> **PROBLEMS TO SOLVE**:
[1] Can you sum up the apple mummy passage in two sentences?
[2] What labels went on the cups in the apple mummy passage? List every one.
[3] Pick up the apple mummy passage after its final sentence and keep it going.
━━━ DOCUMENT PASSAGE ━━━
I read that you could use different combinations of table salt, Epsom salts and baking soda to try to replicate Natron and mummify apples, so we tried it out…Here’s a demonstration we did on Kare 11.

First, we decorated some of our plastic cups with Markers, since every mummy should have a fancy sarcophagus (even an apple).  Then, we labeled them as follows:

control/table salt alone/Epsom salt alone/baking soda alone/half table salt, half Epsom salt/half table salt,half baking soda/half Epsom salt,half baking soda/ and equal parts table salt, baking soda and Epsom salt.

We cut an apple into 8 equal pieces and added one to each cup, covering them with the appropriate salt mixture and adding a loose top to the cups (we used foil cupcake holders.)  We let them sit for a week and exhumed them to see what happened.  It was amazing how different each apple looked, and how much liquid was in some of the cups!  After we checked them out, we returned them to the cups with some dry salt mixture to let them go for another week!
━━━ GIVEN ENTRIES ━━━
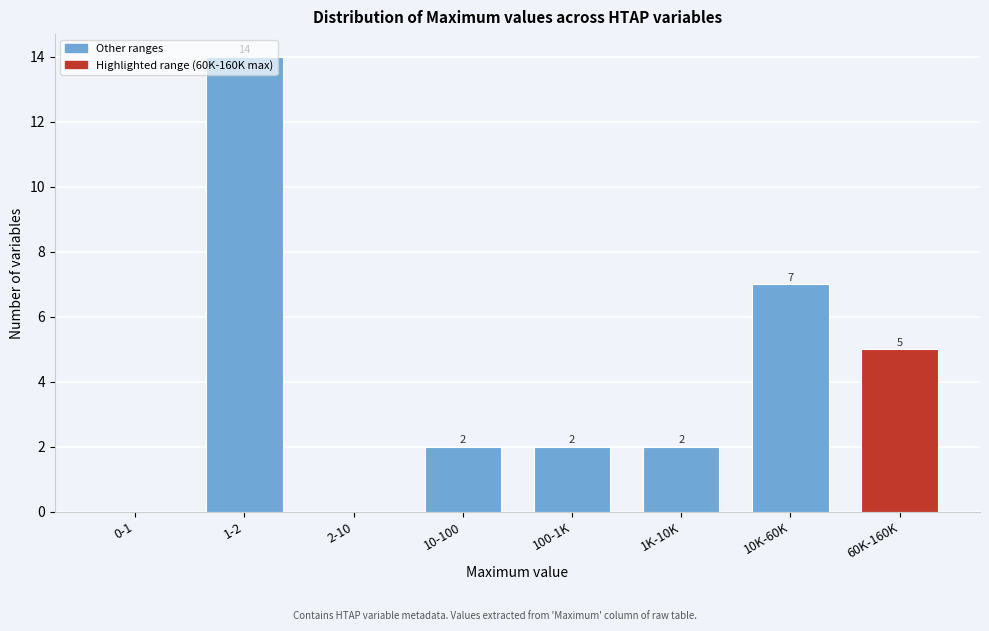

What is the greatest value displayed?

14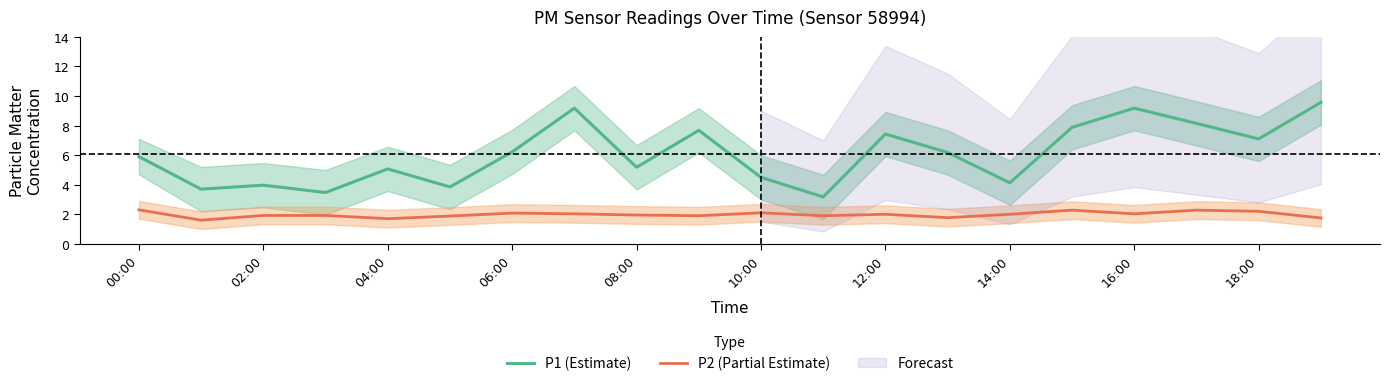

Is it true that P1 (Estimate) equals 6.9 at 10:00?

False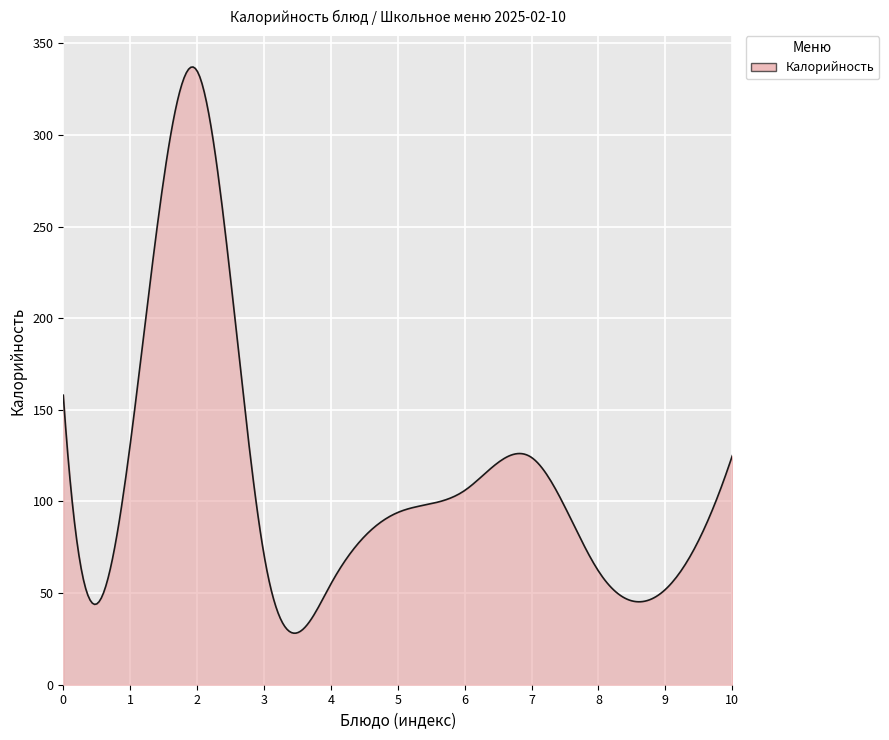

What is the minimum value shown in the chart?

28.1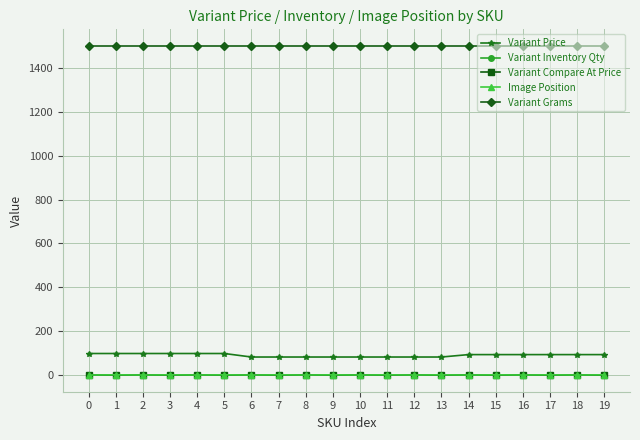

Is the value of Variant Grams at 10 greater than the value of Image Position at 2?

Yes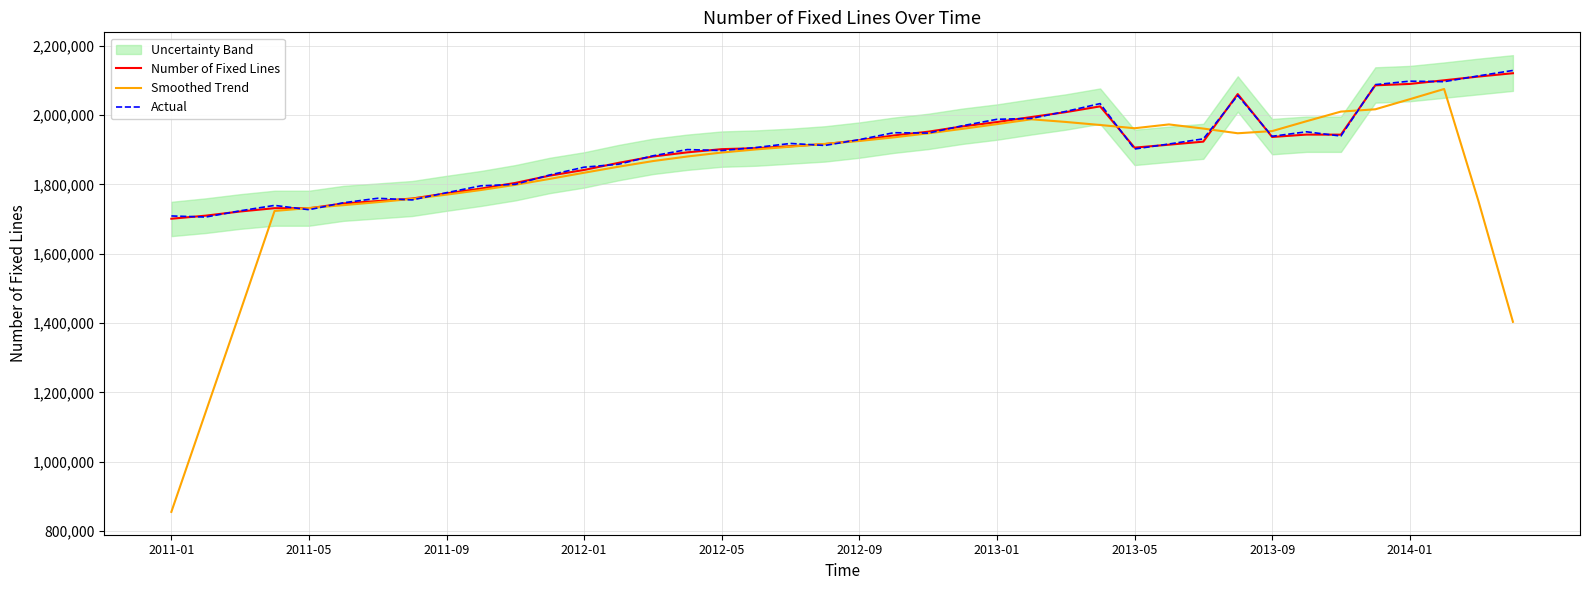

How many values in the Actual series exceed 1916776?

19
━━━
> **ACTIVITY ANSWERS**:
[1] To try replicating Natron, the writers decorated plastic cups and labeled them for a control and for table salt, Epsom salt and baking soda, used alone, in pairs and in equal parts together. They put one of eight equal apple pieces in each cup under the matching mixture with a loose foil top, and after a week the pieces looked very different and some cups held a lot of liquid, so the pieces went back into the cups with dry mixture for another week.

[2]
- control
- table salt alone
- Epsom salt alone
- baking soda alone
- half table salt, half Epsom salt
- half table salt, half baking soda
- half Epsom salt, half baking soda
- equal parts table salt, baking soda and Epsom salt

[3]
The Egyptians would dry their mummies with Natron in windy tents in the dry desert air for40 days before wrapping them for their final burial.

You can weigh your apples before drying them to see how much water they lose!  We tried the experiment with whole apples too, peeling and coring one, coring another and leaving one intact before covering them with salt mixture.  We even wrapped on in cloth strips, just for fun!

What keeps mold from growing?  What preserves the apple’s color best?  Which salt mixture keeps the apples from smelling bad?